The RBA has kept the key inflation and growth projections unchanged for 2016. It has moderately lowered its projections for 2017 growth to 2.5%-3.5% from its earlier estimate of 3%-4%. The central bank has kept its 2017 inflation forecast unchanged at 2%-3%. The RBA has extended to its projections to June 2018, when it forecasts growth to expand to 3%-4%. The central bank has raised its growth forecast to December 2015 to 2.5% from 2.25%. However, this suggests that the GDP growth will be about 0.5%-0.6% in Q4.
The central bank Governor's statement confirms the view that the lagged pass-through of the Australian dollar's depreciation will add about 0.5% to the underlying inflation in 2016 and 2017. The idea behind the projections assumes a lower terms of trade by 4% and a 30% decline in the oil prices. Meanwhile, market now expects the cash rate to be lowered by 25bp in May.
The RBA has stated that the labor market conditions rebound more than expected at the time of its statement in November. Several indicators are consistent with the rebound in employment, including business surveys. The central bank projects that the jobless rate will decline further, as compared with November's projection that the jobless rate will be unchanged over the year. However, it does acknowledge that the employment growth will decelerate from the pace in Q4 2015, but it is likely to remain strong enough to further cut the jobless rate.

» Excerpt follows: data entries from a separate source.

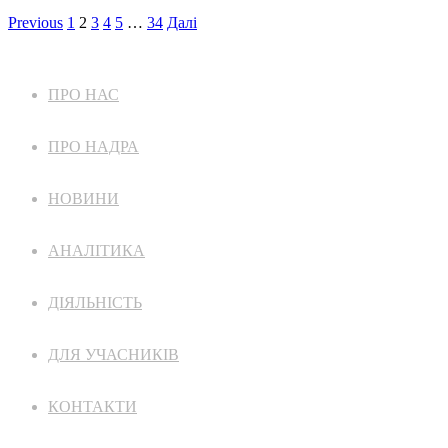
Previous
1
2
3
4
5
…
34
Далі
ПРО НАС
ПРО НАДРА
НОВИНИ
АНАЛІТИКА
ДІЯЛЬНІСТЬ
ДЛЯ УЧАСНИКІВ
КОНТАКТИ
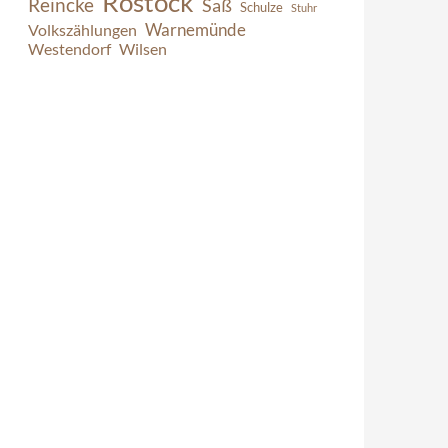
Rostock
Reincke
Saß
Schulze
Stuhr
Warnemünde
Volkszählungen
Westendorf
Wilsen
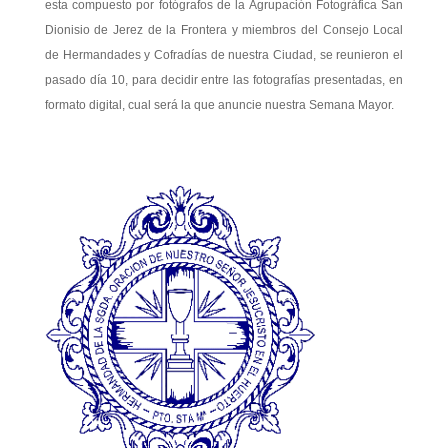
esta compuesto por fotógrafos de la Agrupación Fotográfica San
Dionisio de Jerez de la Frontera y miembros del Consejo Local
de Hermandades y Cofradías de nuestra Ciudad, se reunieron el
pasado día 10, para decidir entre las fotografías presentadas, en
formato digital, cual será la que anuncie nuestra Semana Mayor.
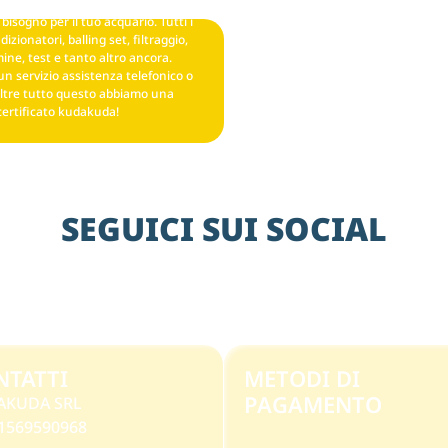
bisogno per il tuo acquario. Tutti i
izionatori, balling set, filtraggio,
ine, test e tanto altro ancora.
un servizio assistenza telefonico o
ltre tutto questo abbiamo una
certificato kudakuda!
SEGUICI SUI SOCIAL
NTATTI
METODI DI
PAGAMENTO
AKUDA SRL
 11569590968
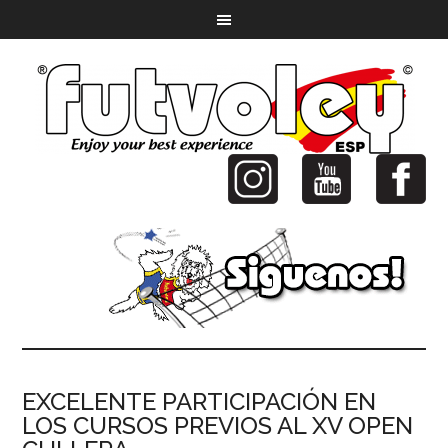
EXCELENTE PARTICIPACIÓN EN
LOS CURSOS PREVIOS AL XV OPEN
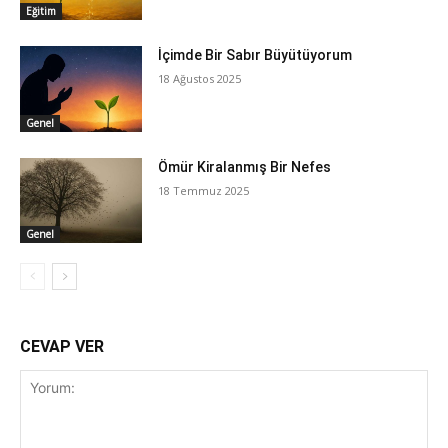
Eğitim
İçimde Bir Sabır Büyütüyorum
18 Ağustos 2025
Genel
Ömür Kiralanmış Bir Nefes
18 Temmuz 2025
Genel
CEVAP VER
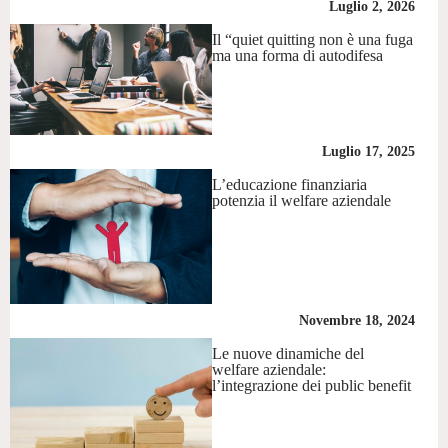
Luglio 2, 2026
Il “quiet quitting non è una fuga
ma una forma di autodifesa
Luglio 17, 2025
L’educazione finanziaria
potenzia il welfare aziendale
Novembre 18, 2024
Le nuove dinamiche del
welfare aziendale:
l’integrazione dei public benefit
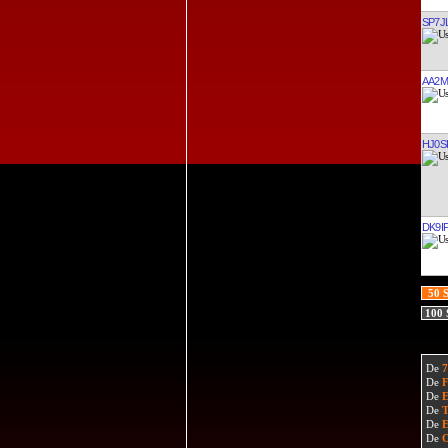
SP7J
AA2M
HJ0S
50 
100
De
De
De
De
De
De
De
De
De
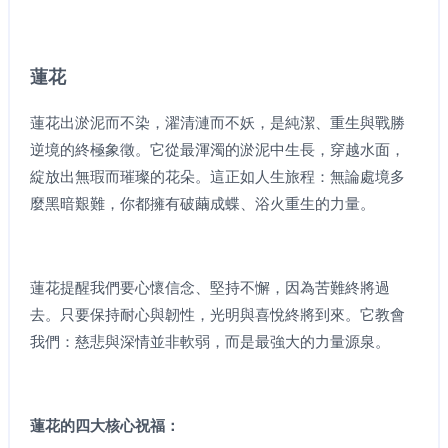
蓮花
蓮花出淤泥而不染，濯清漣而不妖，是純潔、重生與戰勝
逆境的終極象徵。它從最渾濁的淤泥中生長，穿越水面，
綻放出無瑕而璀璨的花朵。這正如人生旅程：無論處境多
麼黑暗艱難，你都擁有破繭成蝶、浴火重生的力量。
蓮花提醒我們要心懷信念、堅持不懈，因為苦難終將過
去。只要保持耐心與韌性，光明與喜悅終將到來。它教會
我們：慈悲與深情並非軟弱，而是最強大的力量源泉。
蓮花的四大核心祝福：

"We are also of the view that employment growth will slow, but we are less confident that the unemployment rate will fall further in the near term. This risk of the Bank being disappointed if further falls in the unemployment rate do not materialise will be a factor for policy. However, we do not believe that our forecast for an upward drift in the unemployment rate from 5.8% currently to around 6.0% would be enough to trigger a rate cut", says Westpac.